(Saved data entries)
——————————

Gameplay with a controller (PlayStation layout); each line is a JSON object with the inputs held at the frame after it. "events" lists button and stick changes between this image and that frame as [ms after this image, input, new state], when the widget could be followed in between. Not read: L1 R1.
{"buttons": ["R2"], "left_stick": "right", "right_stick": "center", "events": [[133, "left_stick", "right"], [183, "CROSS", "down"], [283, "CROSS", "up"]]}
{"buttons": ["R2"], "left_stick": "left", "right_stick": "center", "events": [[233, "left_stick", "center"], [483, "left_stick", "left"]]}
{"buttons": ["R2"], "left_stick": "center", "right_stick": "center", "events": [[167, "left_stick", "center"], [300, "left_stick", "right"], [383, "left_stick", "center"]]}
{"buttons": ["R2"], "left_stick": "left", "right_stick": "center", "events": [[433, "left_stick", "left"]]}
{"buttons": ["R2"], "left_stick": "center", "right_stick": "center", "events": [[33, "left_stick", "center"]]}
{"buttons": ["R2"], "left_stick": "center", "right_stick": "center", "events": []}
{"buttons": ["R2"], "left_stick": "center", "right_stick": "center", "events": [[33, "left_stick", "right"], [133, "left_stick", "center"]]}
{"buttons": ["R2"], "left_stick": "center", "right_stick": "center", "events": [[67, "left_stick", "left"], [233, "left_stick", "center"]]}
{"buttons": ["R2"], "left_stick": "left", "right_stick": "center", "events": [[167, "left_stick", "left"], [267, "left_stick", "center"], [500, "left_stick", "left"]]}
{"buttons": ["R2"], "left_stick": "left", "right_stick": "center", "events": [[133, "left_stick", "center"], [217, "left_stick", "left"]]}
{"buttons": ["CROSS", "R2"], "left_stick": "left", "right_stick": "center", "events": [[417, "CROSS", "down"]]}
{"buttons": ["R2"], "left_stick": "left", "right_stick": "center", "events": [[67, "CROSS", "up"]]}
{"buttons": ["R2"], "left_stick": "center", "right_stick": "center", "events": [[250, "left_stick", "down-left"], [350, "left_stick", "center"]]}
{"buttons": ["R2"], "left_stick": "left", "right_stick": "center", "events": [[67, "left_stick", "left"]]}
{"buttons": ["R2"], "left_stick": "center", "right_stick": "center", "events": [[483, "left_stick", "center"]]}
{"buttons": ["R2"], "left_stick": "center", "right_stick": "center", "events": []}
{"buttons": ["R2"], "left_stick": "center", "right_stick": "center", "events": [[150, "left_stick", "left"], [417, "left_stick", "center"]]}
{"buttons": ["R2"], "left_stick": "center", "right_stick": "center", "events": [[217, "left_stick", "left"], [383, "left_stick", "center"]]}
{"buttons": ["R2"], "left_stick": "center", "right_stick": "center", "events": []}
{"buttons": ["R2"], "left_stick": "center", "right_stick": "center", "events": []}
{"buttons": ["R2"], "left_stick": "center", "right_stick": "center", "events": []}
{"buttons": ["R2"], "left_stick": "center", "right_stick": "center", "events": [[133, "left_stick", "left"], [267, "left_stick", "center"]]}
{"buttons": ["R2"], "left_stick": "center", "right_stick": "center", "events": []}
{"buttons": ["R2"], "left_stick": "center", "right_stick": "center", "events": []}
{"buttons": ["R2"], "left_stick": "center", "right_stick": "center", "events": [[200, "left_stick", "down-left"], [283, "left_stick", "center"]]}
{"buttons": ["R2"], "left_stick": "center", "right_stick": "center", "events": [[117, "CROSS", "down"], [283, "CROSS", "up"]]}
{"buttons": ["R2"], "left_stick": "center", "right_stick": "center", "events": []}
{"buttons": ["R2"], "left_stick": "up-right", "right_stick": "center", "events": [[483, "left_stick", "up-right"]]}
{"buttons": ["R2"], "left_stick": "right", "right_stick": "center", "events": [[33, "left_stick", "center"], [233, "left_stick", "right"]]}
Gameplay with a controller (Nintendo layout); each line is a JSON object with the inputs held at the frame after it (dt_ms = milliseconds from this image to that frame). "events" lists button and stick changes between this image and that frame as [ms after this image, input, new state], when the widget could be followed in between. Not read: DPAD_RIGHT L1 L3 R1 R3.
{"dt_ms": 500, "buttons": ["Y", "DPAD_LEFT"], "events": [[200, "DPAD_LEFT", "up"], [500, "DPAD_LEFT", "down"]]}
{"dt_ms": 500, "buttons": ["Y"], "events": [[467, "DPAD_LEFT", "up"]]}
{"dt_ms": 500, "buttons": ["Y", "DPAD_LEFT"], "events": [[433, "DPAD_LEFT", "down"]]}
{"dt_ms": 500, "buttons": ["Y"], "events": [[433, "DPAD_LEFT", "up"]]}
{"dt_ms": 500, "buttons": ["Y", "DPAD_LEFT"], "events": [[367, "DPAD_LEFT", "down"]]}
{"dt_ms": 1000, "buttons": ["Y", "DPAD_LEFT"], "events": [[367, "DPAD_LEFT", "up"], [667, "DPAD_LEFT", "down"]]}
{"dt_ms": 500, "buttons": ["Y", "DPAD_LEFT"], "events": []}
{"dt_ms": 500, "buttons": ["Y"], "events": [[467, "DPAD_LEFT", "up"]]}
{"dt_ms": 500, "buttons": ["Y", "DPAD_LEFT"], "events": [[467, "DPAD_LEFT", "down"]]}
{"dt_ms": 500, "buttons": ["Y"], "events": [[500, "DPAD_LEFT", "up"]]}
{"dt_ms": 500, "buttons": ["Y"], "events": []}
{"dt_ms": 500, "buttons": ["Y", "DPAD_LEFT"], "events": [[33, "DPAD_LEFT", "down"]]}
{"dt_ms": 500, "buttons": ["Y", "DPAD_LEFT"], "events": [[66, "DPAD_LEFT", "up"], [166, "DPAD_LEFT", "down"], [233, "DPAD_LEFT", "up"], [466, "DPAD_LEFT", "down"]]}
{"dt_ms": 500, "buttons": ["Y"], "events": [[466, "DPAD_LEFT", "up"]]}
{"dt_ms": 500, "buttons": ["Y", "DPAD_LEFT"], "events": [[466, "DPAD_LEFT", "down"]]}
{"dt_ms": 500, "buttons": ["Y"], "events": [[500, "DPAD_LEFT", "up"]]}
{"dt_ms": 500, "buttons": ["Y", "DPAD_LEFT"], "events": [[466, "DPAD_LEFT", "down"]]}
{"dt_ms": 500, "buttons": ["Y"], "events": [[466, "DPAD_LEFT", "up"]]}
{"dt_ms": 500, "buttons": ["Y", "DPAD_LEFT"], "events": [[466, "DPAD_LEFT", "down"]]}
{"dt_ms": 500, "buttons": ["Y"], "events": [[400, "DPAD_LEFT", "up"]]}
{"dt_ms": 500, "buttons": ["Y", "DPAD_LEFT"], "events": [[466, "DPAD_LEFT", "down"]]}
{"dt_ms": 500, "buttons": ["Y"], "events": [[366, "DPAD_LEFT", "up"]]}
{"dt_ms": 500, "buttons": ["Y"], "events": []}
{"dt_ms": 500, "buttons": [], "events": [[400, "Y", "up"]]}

——————————

#### [Problem details]
Go through the data and return every record exactly.

#### [Exercise solution]
Gameplay with a controller (PlayStation layout); each line is a JSON object with the inputs held at the frame after it. "events" lists button and stick changes between this image and that frame as [ms after this image, input, new state], when the widget could be followed in between. Not read: L1 R1.
{"buttons": ["R2"], "left_stick": "right", "right_stick": "center", "events": [[133, "left_stick", "right"], [183, "CROSS", "down"], [283, "CROSS", "up"]]}
{"buttons": ["R2"], "left_stick": "left", "right_stick": "center", "events": [[233, "left_stick", "center"], [483, "left_stick", "left"]]}
{"buttons": ["R2"], "left_stick": "center", "right_stick": "center", "events": [[167, "left_stick", "center"], [300, "left_stick", "right"], [383, "left_stick", "center"]]}
{"buttons": ["R2"], "left_stick": "left", "right_stick": "center", "events": [[433, "left_stick", "left"]]}
{"buttons": ["R2"], "left_stick": "center", "right_stick": "center", "events": [[33, "left_stick", "center"]]}
{"buttons": ["R2"], "left_stick": "center", "right_stick": "center", "events": []}
{"buttons": ["R2"], "left_stick": "center", "right_stick": "center", "events": [[33, "left_stick", "right"], [133, "left_stick", "center"]]}
{"buttons": ["R2"], "left_stick": "center", "right_stick": "center", "events": [[67, "left_stick", "left"], [233, "left_stick", "center"]]}
{"buttons": ["R2"], "left_stick": "left", "right_stick": "center", "events": [[167, "left_stick", "left"], [267, "left_stick", "center"], [500, "left_stick", "left"]]}
{"buttons": ["R2"], "left_stick": "left", "right_stick": "center", "events": [[133, "left_stick", "center"], [217, "left_stick", "left"]]}
{"buttons": ["CROSS", "R2"], "left_stick": "left", "right_stick": "center", "events": [[417, "CROSS", "down"]]}
{"buttons": ["R2"], "left_stick": "left", "right_stick": "center", "events": [[67, "CROSS", "up"]]}
{"buttons": ["R2"], "left_stick": "center", "right_stick": "center", "events": [[250, "left_stick", "down-left"], [350, "left_stick", "center"]]}
{"buttons": ["R2"], "left_stick": "left", "right_stick": "center", "events": [[67, "left_stick", "left"]]}
{"buttons": ["R2"], "left_stick": "center", "right_stick": "center", "events": [[483, "left_stick", "center"]]}
{"buttons": ["R2"], "left_stick": "center", "right_stick": "center", "events": []}
{"buttons": ["R2"], "left_stick": "center", "right_stick": "center", "events": [[150, "left_stick", "left"], [417, "left_stick", "center"]]}
{"buttons": ["R2"], "left_stick": "center", "right_stick": "center", "events": [[217, "left_stick", "left"], [383, "left_stick", "center"]]}
{"buttons": ["R2"], "left_stick": "center", "right_stick": "center", "events": []}
{"buttons": ["R2"], "left_stick": "center", "right_stick": "center", "events": []}
{"buttons": ["R2"], "left_stick": "center", "right_stick": "center", "events": []}
{"buttons": ["R2"], "left_stick": "center", "right_stick": "center", "events": [[133, "left_stick", "left"], [267, "left_stick", "center"]]}
{"buttons": ["R2"], "left_stick": "center", "right_stick": "center", "events": []}
{"buttons": ["R2"], "left_stick": "center", "right_stick": "center", "events": []}
{"buttons": ["R2"], "left_stick": "center", "right_stick": "center", "events": [[200, "left_stick", "down-left"], [283, "left_stick", "center"]]}
{"buttons": ["R2"], "left_stick": "center", "right_stick": "center", "events": [[117, "CROSS", "down"], [283, "CROSS", "up"]]}
{"buttons": ["R2"], "left_stick": "center", "right_stick": "center", "events": []}
{"buttons": ["R2"], "left_stick": "up-right", "right_stick": "center", "events": [[483, "left_stick", "up-right"]]}
{"buttons": ["R2"], "left_stick": "right", "right_stick": "center", "events": [[33, "left_stick", "center"], [233, "left_stick", "right"]]}
Gameplay with a controller (Nintendo layout); each line is a JSON object with the inputs held at the frame after it (dt_ms = milliseconds from this image to that frame). "events" lists button and stick changes between this image and that frame as [ms after this image, input, new state], when the widget could be followed in between. Not read: DPAD_RIGHT L1 L3 R1 R3.
{"dt_ms": 500, "buttons": ["Y", "DPAD_LEFT"], "events": [[200, "DPAD_LEFT", "up"], [500, "DPAD_LEFT", "down"]]}
{"dt_ms": 500, "buttons": ["Y"], "events": [[467, "DPAD_LEFT", "up"]]}
{"dt_ms": 500, "buttons": ["Y", "DPAD_LEFT"], "events": [[433, "DPAD_LEFT", "down"]]}
{"dt_ms": 500, "buttons": ["Y"], "events": [[433, "DPAD_LEFT", "up"]]}
{"dt_ms": 500, "buttons": ["Y", "DPAD_LEFT"], "events": [[367, "DPAD_LEFT", "down"]]}
{"dt_ms": 1000, "buttons": ["Y", "DPAD_LEFT"], "events": [[367, "DPAD_LEFT", "up"], [667, "DPAD_LEFT", "down"]]}
{"dt_ms": 500, "buttons": ["Y", "DPAD_LEFT"], "events": []}
{"dt_ms": 500, "buttons": ["Y"], "events": [[467, "DPAD_LEFT", "up"]]}
{"dt_ms": 500, "buttons": ["Y", "DPAD_LEFT"], "events": [[467, "DPAD_LEFT", "down"]]}
{"dt_ms": 500, "buttons": ["Y"], "events": [[500, "DPAD_LEFT", "up"]]}
{"dt_ms": 500, "buttons": ["Y"], "events": []}
{"dt_ms": 500, "buttons": ["Y", "DPAD_LEFT"], "events": [[33, "DPAD_LEFT", "down"]]}
{"dt_ms": 500, "buttons": ["Y", "DPAD_LEFT"], "events": [[66, "DPAD_LEFT", "up"], [166, "DPAD_LEFT", "down"], [233, "DPAD_LEFT", "up"], [466, "DPAD_LEFT", "down"]]}
{"dt_ms": 500, "buttons": ["Y"], "events": [[466, "DPAD_LEFT", "up"]]}
{"dt_ms": 500, "buttons": ["Y", "DPAD_LEFT"], "events": [[466, "DPAD_LEFT", "down"]]}
{"dt_ms": 500, "buttons": ["Y"], "events": [[500, "DPAD_LEFT", "up"]]}
{"dt_ms": 500, "buttons": ["Y", "DPAD_LEFT"], "events": [[466, "DPAD_LEFT", "down"]]}
{"dt_ms": 500, "buttons": ["Y"], "events": [[466, "DPAD_LEFT", "up"]]}
{"dt_ms": 500, "buttons": ["Y", "DPAD_LEFT"], "events": [[466, "DPAD_LEFT", "down"]]}
{"dt_ms": 500, "buttons": ["Y"], "events": [[400, "DPAD_LEFT", "up"]]}
{"dt_ms": 500, "buttons": ["Y", "DPAD_LEFT"], "events": [[466, "DPAD_LEFT", "down"]]}
{"dt_ms": 500, "buttons": ["Y"], "events": [[366, "DPAD_LEFT", "up"]]}
{"dt_ms": 500, "buttons": ["Y"], "events": []}
{"dt_ms": 500, "buttons": [], "events": [[400, "Y", "up"]]}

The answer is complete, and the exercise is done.